Hacker News new | ask | show | jobs
by lrei 3468 days ago
> about machine learning: how hard it is to actually trust results

I find the opposite true: code is easy to replicate and the datasets for algorithm comparison are open (e.g. imdb used in the PV paper). If you show very good results (especially with a simple approach such as PVs) people will immediately implement your algorithm and if their results don't match your published results, it will be known. PS: I implemented PVs shortly after it was published - though I don't care so much for the 1-3% or wtv accuracy discrepancy on the imdb dataset, the idea is great.

> Graduate students almost never write tests for their code

1) I doubt a standard software test would've helped here (probably cross-val would've caught it); 2) Who writes tests for experiment code? 3) The graduate student story is concerning: either a) someone doing a lot of the heavy lifting for the paper w/o being credited or b) this someone doesn't exist

1 comments

Code is only easy to replicate when they give you or publish the code. This is not true of many ML papers. In the words of the second author, a 3% accuracy difference on this particular dataset is a "huge difference."

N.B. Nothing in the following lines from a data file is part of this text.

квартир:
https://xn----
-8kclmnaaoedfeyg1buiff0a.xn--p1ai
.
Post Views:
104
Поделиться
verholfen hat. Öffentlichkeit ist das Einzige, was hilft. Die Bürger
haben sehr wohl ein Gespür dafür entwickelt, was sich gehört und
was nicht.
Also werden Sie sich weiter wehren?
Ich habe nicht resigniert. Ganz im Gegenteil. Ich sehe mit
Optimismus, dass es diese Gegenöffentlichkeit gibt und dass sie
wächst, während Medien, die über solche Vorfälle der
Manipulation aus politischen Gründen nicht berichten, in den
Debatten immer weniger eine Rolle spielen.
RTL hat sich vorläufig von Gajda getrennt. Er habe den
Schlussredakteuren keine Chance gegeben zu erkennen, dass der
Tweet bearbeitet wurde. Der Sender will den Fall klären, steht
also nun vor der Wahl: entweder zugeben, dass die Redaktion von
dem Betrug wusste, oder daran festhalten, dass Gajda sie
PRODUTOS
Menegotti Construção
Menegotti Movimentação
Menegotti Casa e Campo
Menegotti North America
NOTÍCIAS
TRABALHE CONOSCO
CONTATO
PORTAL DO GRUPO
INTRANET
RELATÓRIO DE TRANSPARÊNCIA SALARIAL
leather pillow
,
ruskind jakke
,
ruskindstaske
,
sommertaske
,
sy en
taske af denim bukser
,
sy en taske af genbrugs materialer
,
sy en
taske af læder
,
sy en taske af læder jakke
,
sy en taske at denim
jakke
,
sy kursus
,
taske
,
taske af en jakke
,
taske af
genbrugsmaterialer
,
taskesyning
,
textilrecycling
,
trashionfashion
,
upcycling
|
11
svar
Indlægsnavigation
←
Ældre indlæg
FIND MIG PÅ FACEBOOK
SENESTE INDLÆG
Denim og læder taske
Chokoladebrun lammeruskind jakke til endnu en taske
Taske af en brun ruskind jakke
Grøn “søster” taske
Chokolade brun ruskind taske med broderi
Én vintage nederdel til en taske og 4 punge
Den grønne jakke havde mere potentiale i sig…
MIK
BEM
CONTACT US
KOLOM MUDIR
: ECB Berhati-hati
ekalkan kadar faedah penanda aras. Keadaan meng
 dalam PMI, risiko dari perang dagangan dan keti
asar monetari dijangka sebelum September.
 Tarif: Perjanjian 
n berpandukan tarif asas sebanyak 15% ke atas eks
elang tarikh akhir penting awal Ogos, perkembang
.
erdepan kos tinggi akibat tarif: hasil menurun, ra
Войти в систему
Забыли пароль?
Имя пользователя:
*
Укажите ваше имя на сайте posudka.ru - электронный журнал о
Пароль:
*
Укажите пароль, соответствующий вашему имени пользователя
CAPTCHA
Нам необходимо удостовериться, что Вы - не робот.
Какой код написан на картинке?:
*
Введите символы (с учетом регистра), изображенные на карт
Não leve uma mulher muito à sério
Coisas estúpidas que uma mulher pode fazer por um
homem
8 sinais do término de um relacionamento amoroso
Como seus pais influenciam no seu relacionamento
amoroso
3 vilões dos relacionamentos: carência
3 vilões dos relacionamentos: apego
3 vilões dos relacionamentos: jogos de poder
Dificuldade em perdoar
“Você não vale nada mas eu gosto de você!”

In fact, dismissing a 3% difference is actually reflective again of how delicate understanding ML results is. A jump from 90% accuracy to 93% accuracy is massively different than a jump from 50 to 53% or even a jump from 80 to 83%.

Almost nobody writes tests for experiment code. You're proving my point :)

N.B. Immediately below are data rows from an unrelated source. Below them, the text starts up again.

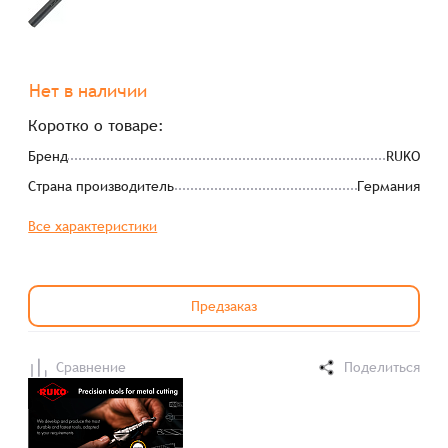
Нет в наличии
Коротко о товаре:
Бренд
RUKO
Страна производитель
Германия
Все характеристики
Предзаказ
Сравнение
Поделиться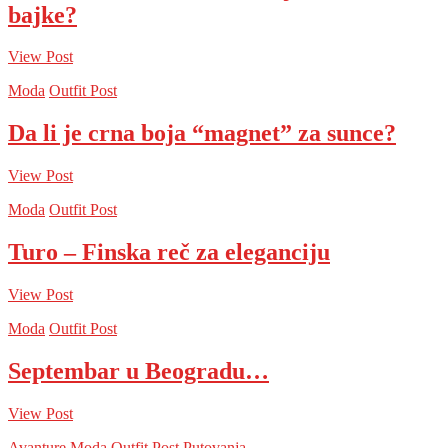
bajke?
View Post
Moda
Outfit Post
Da li je crna boja “magnet” za sunce?
View Post
Moda
Outfit Post
Turo – Finska reč za eleganciju
View Post
Moda
Outfit Post
Septembar u Beogradu…
View Post
Avanture
Moda
Outfit Post
Putovanja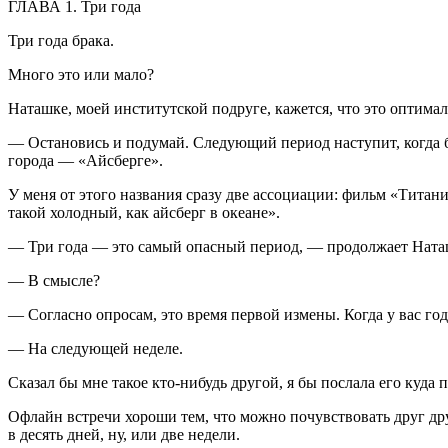
ГЛАВА 1. Три года
Три года брака.
Много это или мало?
Наташке, моей институтской подруге, кажется, что это оптимал
— Остановись и подумай. Следующий период наступит, когда бр
города — «Айсберге».
У меня от этого названия сразу две ассоциации: ф
ильм
«Титаник
такой холодный, как айсберг в океане».
— Три года — это самый опасный период, — продолжает Ната
— В смысле?
— Согласно опросам, это время первой измены. Когда у вас г
— На следующей неделе.
Сказал бы мне такое кто-нибудь другой, я бы послала его куд
Офлайн встречи хороши тем, что можно почувствовать друг друг
в десять дней, ну, или две недели.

> Code is only easy to replicate when they give you or publish the code

No. Graduate ML students can implement the papers they read w/o a reference implementation - just search github. As I said, I implemented PV w/o the reference code. Many others did the same even before I did.

> dismissing a 3% difference is actually reflective again of how delicate understanding ML results

Not really. I understand very well results in ML (Otherwise I would be a pretty incompetent graduate student). But does a 3% increase on say imdb translate to an increase on a another text classification task? possibly - but usually not. If it does translate well across text classification datasets, you will almost certainly see the different datasets and the results in the paper.

> Almost nobody writes tests for experiment code. You're proving my point :)

It's a good point but in my experience, the kinds of mistakes that I've usually found with my own or others experimental code would not be possible to catch with a software test. Only with analysis of the results do they become obvious.